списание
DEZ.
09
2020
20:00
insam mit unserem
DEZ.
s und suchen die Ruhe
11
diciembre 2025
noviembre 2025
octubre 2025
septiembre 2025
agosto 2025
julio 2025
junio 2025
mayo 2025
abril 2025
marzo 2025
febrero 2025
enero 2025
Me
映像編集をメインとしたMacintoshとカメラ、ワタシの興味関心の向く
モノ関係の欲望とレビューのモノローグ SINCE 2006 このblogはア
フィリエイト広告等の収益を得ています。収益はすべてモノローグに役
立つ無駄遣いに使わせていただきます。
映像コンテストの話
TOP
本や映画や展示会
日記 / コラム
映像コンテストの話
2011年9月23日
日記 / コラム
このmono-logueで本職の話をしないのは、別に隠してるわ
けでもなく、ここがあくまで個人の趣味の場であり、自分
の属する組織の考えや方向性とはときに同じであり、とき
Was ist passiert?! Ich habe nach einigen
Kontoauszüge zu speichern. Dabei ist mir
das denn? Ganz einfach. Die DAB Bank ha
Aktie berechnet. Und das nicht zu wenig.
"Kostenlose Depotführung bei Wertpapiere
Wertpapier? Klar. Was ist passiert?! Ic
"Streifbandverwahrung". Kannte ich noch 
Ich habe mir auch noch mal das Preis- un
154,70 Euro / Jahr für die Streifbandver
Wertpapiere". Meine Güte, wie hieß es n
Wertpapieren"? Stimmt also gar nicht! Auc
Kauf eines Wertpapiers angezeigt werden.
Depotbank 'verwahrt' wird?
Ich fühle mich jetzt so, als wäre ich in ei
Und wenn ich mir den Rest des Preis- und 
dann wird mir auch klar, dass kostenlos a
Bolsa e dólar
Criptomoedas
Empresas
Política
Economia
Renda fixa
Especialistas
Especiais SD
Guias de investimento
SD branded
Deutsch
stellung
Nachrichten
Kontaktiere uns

◆ Work instructions ◆
Restate each of the records exactly, leaving nothing out.

◆ Answer box ◆
списание
DEZ.
09
2020
20:00
insam mit unserem
DEZ.
s und suchen die Ruhe
11
diciembre 2025
noviembre 2025
octubre 2025
septiembre 2025
agosto 2025
julio 2025
junio 2025
mayo 2025
abril 2025
marzo 2025
febrero 2025
enero 2025
Me
映像編集をメインとしたMacintoshとカメラ、ワタシの興味関心の向く
モノ関係の欲望とレビューのモノローグ SINCE 2006 このblogはア
フィリエイト広告等の収益を得ています。収益はすべてモノローグに役
立つ無駄遣いに使わせていただきます。
映像コンテストの話
TOP
本や映画や展示会
日記 / コラム
映像コンテストの話
2011年9月23日
日記 / コラム
このmono-logueで本職の話をしないのは、別に隠してるわ
けでもなく、ここがあくまで個人の趣味の場であり、自分
の属する組織の考えや方向性とはときに同じであり、とき
Was ist passiert?! Ich habe nach einigen
Kontoauszüge zu speichern. Dabei ist mir
das denn? Ganz einfach. Die DAB Bank ha
Aktie berechnet. Und das nicht zu wenig.
"Kostenlose Depotführung bei Wertpapiere
Wertpapier? Klar. Was ist passiert?! Ic
"Streifbandverwahrung". Kannte ich noch 
Ich habe mir auch noch mal das Preis- un
154,70 Euro / Jahr für die Streifbandver
Wertpapiere". Meine Güte, wie hieß es n
Wertpapieren"? Stimmt also gar nicht! Auc
Kauf eines Wertpapiers angezeigt werden.
Depotbank 'verwahrt' wird?
Ich fühle mich jetzt so, als wäre ich in ei
Und wenn ich mir den Rest des Preis- und 
dann wird mir auch klar, dass kostenlos a
Bolsa e dólar
Criptomoedas
Empresas
Política
Economia
Renda fixa
Especialistas
Especiais SD
Guias de investimento
SD branded
Deutsch
stellung
Nachrichten
Kontaktiere uns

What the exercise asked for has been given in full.